Vaccine-Induced Tumors At Injection Site


Tumors have been found at the site of vaccine injections in cats, though not dogs, according to an article published in the March/April issue of The Journal of the American Animal Hospital Association.


“Evidence suggests that like humans, dogs could be vaccinated with certain vaccines early in life and be protected for a lifetime, rather than receiving yearly doses,” says the article. “Reportedly, with the exception of rabies, the core vaccines, which protect against life-threatening disease, could last for seven years and should not be given more frequently than every three years. Rabies shots have a three-year duration, according to research, and should be given every three years.”


Dr. Bob Rogers, DVM, Critter Fixer Pet Hospital, in Texas, agrees.


“Dogs and cats no longer need to be vaccinated against distemper, parvo, and feline leukemia every year,” Rogers said. “Once the initial series of puppy or kitten vaccinations and first annual vaccinations are completed, immunity…persists for life. Not only are annual boosters for parvo and distemper unnecessary, they subject the pet to the potential risk of adverse reactions, he added.


Vaccines against Corona virus, Leptospirosis, and Lyme disease for dogs should be avoided, he said.


“The duration of immunity for vaccines for diseases like rabies, distemper, and parvovirus have been shown to be 7 years,” Rogers said. “More importantly it has been scientifically proven that, after the initial series, when vaccines are re-administered, the immune status of the patient is not enhanced. Antibodies from the initial vaccine block the subsequent vaccines from having any effect. In cats, the risk of Vaccine Associated Fibrosarcomas can be reduced by avoiding adjuvanted vaccines and unnecessary vaccines like chlamydia for cats.”


Dodds and Rogers suggest pet owners ask their veterinarians to perform vaccine antibody titer tests, which test antibodies for distemper and parvovirus annually after the initial series of vaccines.


Vaccine Titer Tests Are Costly


“Titer tests are a tough issue,” Dr. David Boudouris, of Country Squire Animal Hospital, in Oregon said. “The tests are relatively expensive and there are many issues surrounding the results. We hope that if the titer is high that it means the animal is protected but there are questions surrounding the tests. They are expensive also. The test for rabies alone can cost $80 to $90.”


Pet owners should ask their vets about the duration and effectiveness of certain vaccinations, said Boudouris.


“The trend in veterinary medicine is to make sure we are not doing harm, that we are doing the best we can for our pets,” he said. “We do have options out there and we can assess what the animal’s needs are and go from there.”


Boudouris and his staff have embraced the concept of core vaccinations, such as rabies, parvovirus, distemper, and hepatitis (adenovirus) in dogs and feline distemper, feline leukemia, and rabies in cats.


“Clearly, certain animals may not need certain vaccines,” Boudouris said. “Not every dog needs giardia or lyme disease vaccinations. We have to assess the animal, know its lifestyle, and go on from there. New vaccine technologies have improved safety and efficacy. Diseases are never the same and new diseases emerge all of the time. We have modified our protocols in the past and will continue to constantly examine our program.”


In fact, Boudouris believes pets going without vaccinations may be more of a major clinical problem.


“We have an epidemic of parvovirus infection every year and see many cats with leukemia and respiratory diseases,” he said. “I probably see 60 dogs each year with parvovirus, a disease that is life threatening. Vaccines are important to an animal’s health.”


To report a suspected adverse reaction from vaccinations, call the Center for Veterinary Biologics - USDA Biologics Hotline at 1-800-752-6255.

[Saved data entries]
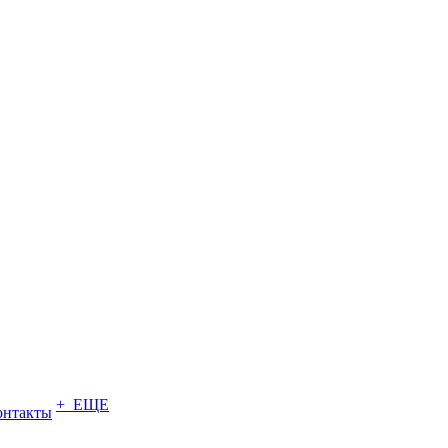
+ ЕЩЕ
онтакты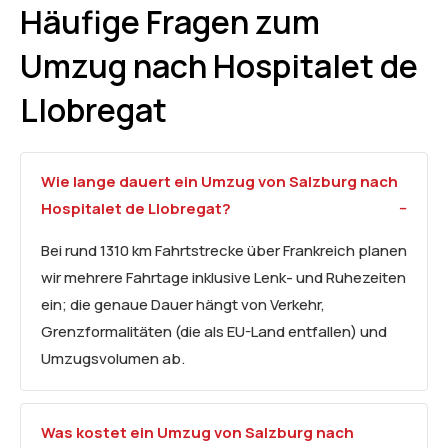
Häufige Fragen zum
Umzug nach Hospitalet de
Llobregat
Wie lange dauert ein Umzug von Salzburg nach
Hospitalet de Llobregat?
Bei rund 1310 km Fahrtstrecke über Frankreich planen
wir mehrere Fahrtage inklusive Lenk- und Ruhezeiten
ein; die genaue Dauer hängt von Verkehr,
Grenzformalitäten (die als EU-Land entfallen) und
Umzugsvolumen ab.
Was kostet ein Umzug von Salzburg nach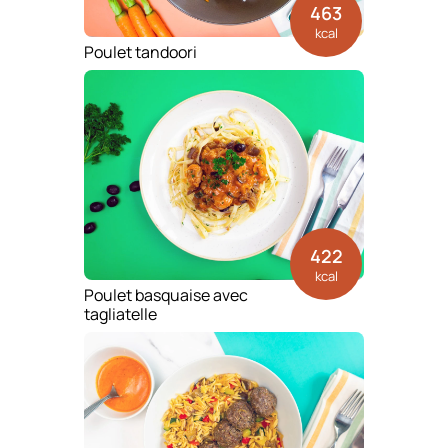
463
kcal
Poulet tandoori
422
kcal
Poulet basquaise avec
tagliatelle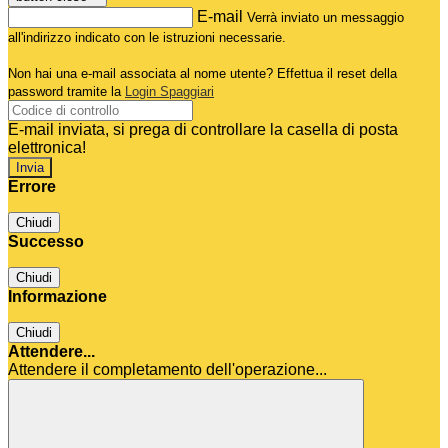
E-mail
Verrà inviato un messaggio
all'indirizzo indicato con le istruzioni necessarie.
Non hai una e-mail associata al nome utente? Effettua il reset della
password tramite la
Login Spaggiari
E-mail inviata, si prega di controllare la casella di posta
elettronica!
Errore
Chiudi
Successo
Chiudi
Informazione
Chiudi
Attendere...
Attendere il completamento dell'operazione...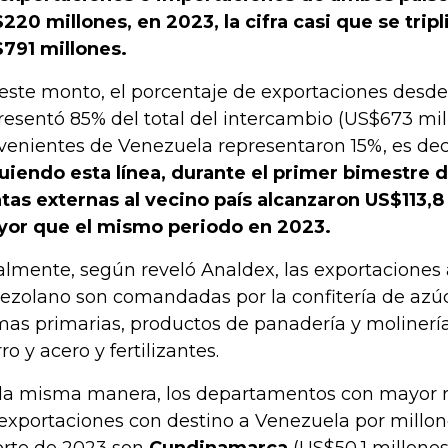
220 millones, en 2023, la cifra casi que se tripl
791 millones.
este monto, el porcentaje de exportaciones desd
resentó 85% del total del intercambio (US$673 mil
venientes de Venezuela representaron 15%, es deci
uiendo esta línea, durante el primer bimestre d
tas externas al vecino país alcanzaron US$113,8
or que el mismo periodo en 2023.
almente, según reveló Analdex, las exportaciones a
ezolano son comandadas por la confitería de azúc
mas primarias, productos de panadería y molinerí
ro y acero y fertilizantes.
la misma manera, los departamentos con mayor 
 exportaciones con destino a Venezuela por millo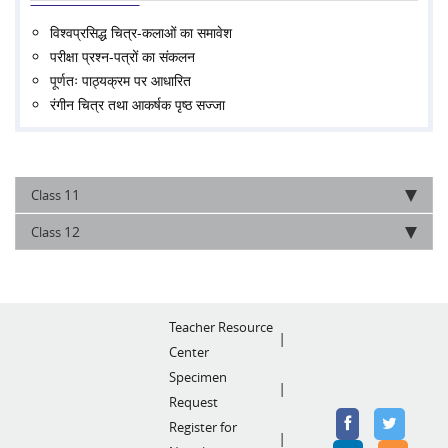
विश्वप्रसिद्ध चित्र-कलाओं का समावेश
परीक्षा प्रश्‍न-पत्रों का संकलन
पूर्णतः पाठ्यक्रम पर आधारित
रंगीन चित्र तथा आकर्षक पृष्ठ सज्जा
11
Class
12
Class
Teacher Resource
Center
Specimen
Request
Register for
...
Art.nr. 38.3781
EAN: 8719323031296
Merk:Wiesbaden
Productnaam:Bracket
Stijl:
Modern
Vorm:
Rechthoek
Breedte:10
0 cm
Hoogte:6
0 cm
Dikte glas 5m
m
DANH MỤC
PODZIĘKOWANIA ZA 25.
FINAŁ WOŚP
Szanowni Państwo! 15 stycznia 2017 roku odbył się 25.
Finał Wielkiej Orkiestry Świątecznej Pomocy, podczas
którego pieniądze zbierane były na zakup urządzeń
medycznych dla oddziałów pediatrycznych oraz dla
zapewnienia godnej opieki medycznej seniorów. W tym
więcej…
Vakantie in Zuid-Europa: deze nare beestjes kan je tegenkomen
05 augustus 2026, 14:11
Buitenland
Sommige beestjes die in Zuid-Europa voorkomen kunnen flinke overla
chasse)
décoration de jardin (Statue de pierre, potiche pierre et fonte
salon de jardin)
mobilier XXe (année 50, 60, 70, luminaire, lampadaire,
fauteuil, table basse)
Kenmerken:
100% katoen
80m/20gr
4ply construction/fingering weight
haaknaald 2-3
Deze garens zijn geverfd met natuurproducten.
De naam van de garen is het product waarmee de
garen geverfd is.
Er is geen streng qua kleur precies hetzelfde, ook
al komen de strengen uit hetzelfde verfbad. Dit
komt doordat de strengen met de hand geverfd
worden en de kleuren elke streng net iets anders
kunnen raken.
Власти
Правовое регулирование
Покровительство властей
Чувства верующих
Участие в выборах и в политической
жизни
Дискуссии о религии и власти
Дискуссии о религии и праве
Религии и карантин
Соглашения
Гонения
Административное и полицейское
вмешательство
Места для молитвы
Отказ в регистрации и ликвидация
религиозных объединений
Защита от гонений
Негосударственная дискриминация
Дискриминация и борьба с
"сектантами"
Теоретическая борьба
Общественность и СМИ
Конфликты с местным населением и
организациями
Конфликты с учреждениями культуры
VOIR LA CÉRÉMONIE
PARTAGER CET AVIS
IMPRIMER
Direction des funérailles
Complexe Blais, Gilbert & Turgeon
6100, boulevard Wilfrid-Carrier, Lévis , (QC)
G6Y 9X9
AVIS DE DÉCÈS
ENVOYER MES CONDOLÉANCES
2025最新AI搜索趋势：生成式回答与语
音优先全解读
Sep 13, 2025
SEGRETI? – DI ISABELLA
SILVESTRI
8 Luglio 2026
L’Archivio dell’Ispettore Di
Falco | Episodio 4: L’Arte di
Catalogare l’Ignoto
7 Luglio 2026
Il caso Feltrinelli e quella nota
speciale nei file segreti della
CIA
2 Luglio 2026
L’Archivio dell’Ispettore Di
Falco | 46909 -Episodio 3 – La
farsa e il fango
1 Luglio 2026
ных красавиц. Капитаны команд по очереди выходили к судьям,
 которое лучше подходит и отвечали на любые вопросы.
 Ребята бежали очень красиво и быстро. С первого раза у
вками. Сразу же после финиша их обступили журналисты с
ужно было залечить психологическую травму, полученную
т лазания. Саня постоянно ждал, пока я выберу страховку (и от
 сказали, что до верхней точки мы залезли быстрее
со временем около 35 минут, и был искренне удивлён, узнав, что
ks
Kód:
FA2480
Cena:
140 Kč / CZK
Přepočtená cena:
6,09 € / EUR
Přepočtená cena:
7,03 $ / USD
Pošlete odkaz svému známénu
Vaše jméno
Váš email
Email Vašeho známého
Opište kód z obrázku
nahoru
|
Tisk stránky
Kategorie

**Task requirements**
In the article on vaccine-induced tumors, which core vaccinations for dogs have Boudouris and his staff embraced? These records come from a separate source, not from the text.

**Result of this task**
Rabies, parvovirus, distemper, and hepatitis (adenovirus).